## Written instruction
Reproduce verbatim the records from their beginning up to and including the line that contains "family: Plantaginaceae".

## Task material
....
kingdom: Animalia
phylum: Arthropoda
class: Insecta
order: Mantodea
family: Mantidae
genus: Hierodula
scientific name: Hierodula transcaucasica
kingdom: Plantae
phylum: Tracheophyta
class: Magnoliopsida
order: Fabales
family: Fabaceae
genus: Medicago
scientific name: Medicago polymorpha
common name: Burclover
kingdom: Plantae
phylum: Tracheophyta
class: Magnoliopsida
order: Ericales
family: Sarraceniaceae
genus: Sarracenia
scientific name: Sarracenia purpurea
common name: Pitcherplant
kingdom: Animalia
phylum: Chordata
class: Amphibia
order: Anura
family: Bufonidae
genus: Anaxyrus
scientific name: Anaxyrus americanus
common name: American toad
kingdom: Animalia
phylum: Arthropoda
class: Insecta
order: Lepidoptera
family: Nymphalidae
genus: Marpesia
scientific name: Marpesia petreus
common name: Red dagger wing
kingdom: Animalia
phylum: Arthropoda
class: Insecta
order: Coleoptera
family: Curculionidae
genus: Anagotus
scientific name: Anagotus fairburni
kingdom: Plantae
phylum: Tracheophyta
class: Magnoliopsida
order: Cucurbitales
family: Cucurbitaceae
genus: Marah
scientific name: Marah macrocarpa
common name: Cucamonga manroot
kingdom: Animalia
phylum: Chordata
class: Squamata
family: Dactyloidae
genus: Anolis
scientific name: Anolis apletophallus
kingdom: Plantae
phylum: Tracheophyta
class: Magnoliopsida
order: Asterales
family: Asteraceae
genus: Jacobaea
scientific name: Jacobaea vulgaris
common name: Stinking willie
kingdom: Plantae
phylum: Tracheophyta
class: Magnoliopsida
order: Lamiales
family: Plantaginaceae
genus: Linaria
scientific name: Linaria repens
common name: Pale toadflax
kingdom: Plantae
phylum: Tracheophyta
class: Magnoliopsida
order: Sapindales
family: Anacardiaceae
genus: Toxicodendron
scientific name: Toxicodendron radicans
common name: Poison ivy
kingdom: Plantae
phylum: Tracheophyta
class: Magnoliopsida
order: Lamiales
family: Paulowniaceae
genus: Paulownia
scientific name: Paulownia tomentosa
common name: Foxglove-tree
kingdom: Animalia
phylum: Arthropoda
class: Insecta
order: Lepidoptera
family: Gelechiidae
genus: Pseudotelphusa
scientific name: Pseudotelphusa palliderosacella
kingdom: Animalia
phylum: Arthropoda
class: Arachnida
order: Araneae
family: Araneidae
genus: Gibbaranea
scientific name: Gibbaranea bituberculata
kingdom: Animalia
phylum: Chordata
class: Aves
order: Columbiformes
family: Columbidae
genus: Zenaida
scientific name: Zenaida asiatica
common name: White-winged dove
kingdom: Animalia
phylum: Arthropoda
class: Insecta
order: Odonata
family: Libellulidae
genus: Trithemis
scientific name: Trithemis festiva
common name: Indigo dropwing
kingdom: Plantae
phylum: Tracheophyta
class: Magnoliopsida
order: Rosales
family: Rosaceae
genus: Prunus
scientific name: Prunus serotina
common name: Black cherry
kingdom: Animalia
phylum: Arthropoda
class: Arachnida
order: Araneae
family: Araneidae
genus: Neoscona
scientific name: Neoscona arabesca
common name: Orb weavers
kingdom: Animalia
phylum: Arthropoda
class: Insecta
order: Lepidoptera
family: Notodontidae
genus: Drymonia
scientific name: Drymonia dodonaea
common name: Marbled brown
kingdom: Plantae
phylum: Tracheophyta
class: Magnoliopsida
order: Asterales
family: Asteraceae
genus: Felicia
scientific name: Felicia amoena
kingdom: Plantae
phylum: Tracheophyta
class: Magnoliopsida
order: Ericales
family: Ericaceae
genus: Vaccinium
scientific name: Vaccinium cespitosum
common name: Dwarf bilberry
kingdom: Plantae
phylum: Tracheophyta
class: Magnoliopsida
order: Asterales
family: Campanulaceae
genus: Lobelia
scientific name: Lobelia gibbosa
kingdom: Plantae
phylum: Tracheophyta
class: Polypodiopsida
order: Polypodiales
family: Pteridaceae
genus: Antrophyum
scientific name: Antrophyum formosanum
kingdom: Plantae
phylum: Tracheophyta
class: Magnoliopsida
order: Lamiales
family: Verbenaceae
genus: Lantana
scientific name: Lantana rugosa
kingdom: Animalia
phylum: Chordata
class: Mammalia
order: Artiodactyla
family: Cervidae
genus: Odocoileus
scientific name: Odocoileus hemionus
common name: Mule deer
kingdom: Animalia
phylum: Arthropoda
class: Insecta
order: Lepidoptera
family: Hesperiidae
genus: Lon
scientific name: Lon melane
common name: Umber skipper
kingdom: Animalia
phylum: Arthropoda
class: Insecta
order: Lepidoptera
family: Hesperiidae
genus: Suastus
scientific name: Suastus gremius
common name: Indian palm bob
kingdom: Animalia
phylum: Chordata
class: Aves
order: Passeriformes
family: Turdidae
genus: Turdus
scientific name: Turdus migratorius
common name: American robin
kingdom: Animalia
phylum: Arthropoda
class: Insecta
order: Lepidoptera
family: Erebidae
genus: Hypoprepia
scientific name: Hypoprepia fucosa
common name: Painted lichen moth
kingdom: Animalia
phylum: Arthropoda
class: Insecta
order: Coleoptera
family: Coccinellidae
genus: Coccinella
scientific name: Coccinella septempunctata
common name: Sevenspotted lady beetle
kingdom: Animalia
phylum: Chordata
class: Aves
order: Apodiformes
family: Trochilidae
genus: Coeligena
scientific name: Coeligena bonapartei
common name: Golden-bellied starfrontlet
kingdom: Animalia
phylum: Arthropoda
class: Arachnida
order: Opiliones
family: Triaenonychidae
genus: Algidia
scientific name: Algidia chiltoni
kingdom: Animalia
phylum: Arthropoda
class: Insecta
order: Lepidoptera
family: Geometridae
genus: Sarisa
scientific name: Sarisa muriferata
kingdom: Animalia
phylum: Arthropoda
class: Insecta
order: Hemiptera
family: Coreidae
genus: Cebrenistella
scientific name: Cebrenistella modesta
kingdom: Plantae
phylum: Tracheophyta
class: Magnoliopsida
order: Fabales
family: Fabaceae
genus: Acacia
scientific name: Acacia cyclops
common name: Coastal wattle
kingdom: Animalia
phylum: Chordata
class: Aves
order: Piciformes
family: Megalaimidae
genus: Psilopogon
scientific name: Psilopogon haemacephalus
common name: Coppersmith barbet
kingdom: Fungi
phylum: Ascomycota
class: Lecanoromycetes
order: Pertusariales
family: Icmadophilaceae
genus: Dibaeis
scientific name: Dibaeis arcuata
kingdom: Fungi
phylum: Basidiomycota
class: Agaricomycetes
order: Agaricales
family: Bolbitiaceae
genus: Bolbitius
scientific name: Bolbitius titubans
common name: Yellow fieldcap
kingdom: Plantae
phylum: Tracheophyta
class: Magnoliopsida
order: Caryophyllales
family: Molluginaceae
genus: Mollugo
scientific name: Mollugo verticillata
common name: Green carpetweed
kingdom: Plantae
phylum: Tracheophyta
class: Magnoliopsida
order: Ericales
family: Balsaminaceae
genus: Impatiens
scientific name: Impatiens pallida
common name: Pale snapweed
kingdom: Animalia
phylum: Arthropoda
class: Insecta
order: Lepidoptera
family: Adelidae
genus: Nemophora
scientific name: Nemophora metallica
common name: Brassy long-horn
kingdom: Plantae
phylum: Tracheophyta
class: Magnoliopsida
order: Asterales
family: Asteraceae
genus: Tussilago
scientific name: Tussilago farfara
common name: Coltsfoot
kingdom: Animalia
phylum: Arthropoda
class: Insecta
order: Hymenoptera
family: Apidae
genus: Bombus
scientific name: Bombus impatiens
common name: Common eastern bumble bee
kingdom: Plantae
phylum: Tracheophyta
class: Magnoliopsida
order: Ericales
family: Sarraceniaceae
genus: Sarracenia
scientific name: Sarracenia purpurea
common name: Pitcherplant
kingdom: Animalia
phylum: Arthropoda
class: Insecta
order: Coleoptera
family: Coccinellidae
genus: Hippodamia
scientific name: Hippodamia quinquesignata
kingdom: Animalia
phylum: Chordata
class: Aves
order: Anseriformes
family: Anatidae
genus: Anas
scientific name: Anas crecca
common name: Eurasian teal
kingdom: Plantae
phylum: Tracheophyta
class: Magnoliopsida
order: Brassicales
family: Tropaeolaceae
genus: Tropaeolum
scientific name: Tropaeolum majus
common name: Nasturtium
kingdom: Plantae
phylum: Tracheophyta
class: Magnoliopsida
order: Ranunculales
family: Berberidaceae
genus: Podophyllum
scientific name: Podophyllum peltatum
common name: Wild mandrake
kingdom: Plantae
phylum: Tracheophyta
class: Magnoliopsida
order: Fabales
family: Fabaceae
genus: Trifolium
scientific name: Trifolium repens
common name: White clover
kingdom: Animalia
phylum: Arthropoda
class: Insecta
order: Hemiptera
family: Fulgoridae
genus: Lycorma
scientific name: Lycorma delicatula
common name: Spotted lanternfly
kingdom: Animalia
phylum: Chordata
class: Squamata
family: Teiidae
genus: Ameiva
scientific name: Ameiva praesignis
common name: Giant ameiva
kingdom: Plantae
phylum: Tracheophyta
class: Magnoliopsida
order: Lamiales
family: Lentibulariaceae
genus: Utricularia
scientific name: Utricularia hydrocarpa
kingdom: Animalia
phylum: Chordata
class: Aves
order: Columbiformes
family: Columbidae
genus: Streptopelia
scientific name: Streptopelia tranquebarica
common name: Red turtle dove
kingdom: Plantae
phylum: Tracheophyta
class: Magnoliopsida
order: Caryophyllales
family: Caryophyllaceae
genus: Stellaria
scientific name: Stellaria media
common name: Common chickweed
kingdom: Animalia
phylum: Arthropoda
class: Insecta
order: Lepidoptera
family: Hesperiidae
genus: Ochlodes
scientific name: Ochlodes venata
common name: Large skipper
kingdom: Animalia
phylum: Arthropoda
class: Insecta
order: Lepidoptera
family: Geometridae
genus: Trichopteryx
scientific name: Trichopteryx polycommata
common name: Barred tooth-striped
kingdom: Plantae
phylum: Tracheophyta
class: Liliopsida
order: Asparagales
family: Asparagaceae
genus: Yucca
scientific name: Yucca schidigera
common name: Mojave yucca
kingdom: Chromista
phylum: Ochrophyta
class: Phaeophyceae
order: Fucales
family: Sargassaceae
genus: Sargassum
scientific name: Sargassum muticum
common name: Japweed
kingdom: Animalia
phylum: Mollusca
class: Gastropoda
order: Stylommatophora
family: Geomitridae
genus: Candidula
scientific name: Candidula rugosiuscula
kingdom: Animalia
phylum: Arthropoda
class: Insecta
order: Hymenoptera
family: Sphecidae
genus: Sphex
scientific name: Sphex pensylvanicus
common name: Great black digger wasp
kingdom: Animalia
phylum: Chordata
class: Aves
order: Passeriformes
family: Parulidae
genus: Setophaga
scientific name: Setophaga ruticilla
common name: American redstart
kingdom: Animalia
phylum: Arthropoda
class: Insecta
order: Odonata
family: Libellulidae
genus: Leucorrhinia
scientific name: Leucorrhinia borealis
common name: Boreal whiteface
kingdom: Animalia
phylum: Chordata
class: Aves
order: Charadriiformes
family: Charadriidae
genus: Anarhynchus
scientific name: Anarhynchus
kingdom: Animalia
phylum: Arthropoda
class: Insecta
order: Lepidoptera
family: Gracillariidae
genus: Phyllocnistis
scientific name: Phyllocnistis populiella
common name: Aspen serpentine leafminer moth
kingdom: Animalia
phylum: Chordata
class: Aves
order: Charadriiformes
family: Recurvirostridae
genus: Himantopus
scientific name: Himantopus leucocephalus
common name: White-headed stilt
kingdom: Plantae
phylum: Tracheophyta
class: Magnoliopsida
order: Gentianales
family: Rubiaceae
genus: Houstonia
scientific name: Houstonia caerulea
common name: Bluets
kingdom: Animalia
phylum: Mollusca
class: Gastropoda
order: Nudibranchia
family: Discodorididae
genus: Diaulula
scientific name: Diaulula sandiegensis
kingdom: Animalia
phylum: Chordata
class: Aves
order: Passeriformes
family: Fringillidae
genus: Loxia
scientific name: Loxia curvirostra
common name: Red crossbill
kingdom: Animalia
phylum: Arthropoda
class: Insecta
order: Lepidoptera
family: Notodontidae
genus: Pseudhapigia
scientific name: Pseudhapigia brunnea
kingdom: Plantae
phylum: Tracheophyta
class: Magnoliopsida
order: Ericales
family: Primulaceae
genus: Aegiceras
....
## Reply to the exercise
kingdom: Animalia
phylum: Arthropoda
class: Insecta
order: Mantodea
family: Mantidae
genus: Hierodula
scientific name: Hierodula transcaucasica
kingdom: Plantae
phylum: Tracheophyta
class: Magnoliopsida
order: Fabales
family: Fabaceae
genus: Medicago
scientific name: Medicago polymorpha
common name: Burclover
kingdom: Plantae
phylum: Tracheophyta
class: Magnoliopsida
order: Ericales
family: Sarraceniaceae
genus: Sarracenia
scientific name: Sarracenia purpurea
common name: Pitcherplant
kingdom: Animalia
phylum: Chordata
class: Amphibia
order: Anura
family: Bufonidae
genus: Anaxyrus
scientific name: Anaxyrus americanus
common name: American toad
kingdom: Animalia
phylum: Arthropoda
class: Insecta
order: Lepidoptera
family: Nymphalidae
genus: Marpesia
scientific name: Marpesia petreus
common name: Red dagger wing
kingdom: Animalia
phylum: Arthropoda
class: Insecta
order: Coleoptera
family: Curculionidae
genus: Anagotus
scientific name: Anagotus fairburni
kingdom: Plantae
phylum: Tracheophyta
class: Magnoliopsida
order: Cucurbitales
family: Cucurbitaceae
genus: Marah
scientific name: Marah macrocarpa
common name: Cucamonga manroot
kingdom: Animalia
phylum: Chordata
class: Squamata
family: Dactyloidae
genus: Anolis
scientific name: Anolis apletophallus
kingdom: Plantae
phylum: Tracheophyta
class: Magnoliopsida
order: Asterales
family: Asteraceae
genus: Jacobaea
scientific name: Jacobaea vulgaris
common name: Stinking willie
kingdom: Plantae
phylum: Tracheophyta
class: Magnoliopsida
order: Lamiales
family: Plantaginaceae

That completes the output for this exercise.